- From: Peter Moulder <peter.moulder@monash.edu>
- Date: Wed, 12 Oct 2011 23:51:35 +1100
- To: www-style@w3.org
On Fri, Oct 07, 2011 at 03:58:29PM +1100, I wrote: > one ... issue to consider [is] whitespace handling. A related issue is the question of what language the resulting string(...) content should be assumed to have. This affects things like glyph choice, the behaviour of text-transform (e.g. what the uppercase of "i" is), and (of lesser importance, for gcpm purposes) pronunciation if spoken. The corresponding string-set text might include multiple languages. Thus, it seems clear that the best behaviour (ignoring implementation cost) would be if language information were considered a part of the "unstyled text". If we were to take that approach for language, then an obvious proposal for the white-space issue would be for whitespace significance information to be similarly considered part of the "unstyled text" that gets copied. [I describe this approach as an "obvious" proposal only by considering the XML's native mechanisms for representing language and whitespace significance information, which are very similar to each other (xml:lang and xml:space attributes).
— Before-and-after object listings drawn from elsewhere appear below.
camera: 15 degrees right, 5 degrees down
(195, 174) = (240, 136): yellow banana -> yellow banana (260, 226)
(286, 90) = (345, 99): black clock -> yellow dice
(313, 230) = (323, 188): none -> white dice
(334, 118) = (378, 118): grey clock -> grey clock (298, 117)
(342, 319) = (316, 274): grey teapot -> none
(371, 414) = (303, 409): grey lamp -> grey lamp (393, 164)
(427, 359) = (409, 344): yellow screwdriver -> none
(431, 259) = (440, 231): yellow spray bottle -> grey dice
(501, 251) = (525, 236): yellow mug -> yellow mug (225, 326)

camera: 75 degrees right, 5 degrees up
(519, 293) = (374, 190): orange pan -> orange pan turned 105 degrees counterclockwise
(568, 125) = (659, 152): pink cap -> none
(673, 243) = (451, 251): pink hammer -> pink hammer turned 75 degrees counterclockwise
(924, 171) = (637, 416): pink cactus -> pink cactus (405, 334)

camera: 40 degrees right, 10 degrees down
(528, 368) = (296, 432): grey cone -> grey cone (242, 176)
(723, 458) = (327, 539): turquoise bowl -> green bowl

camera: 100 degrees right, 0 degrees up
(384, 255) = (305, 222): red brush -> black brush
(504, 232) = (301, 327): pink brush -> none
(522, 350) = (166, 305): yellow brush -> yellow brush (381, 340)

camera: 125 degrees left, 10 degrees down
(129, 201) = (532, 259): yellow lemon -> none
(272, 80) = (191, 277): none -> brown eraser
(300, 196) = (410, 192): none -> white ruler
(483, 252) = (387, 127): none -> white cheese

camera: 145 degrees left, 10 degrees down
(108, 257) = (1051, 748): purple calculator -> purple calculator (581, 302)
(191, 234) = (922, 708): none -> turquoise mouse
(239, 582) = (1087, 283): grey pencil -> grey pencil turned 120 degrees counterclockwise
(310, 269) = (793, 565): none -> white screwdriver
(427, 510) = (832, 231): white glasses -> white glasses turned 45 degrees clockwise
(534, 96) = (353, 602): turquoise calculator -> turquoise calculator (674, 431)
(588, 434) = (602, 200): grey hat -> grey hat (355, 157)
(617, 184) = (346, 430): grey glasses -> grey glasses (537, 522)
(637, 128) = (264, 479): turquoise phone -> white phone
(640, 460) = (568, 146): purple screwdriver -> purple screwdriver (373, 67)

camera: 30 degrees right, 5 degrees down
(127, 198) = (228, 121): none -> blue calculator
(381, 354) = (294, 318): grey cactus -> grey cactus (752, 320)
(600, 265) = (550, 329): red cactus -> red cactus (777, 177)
Whereas when considering HTML, it's not quite so natural or appealing a proposal.] As for how important it is for language-related behaviour to be preserved ("behave correctly"), for purposes of trading off against implementation costs and likelihood/promptness of this and other features getting implemented): it's quite natural for headings to include snippets of foreign-language text, and I imagine (without having had a browse in a library to check) that it's fairly common to want to apply text-transform in margin box text. With the usual disclaimer that I'm not very familiar with authoring practice & needs, I'd estimate the importance as greater than the importance of doing the "correct" thing for white-space; though I'd nevertheless expect that it affects only a very small proportion of documents, and (as with the white-space issue) there's a workaround in the form of using running elements instead of named strings. pjrm.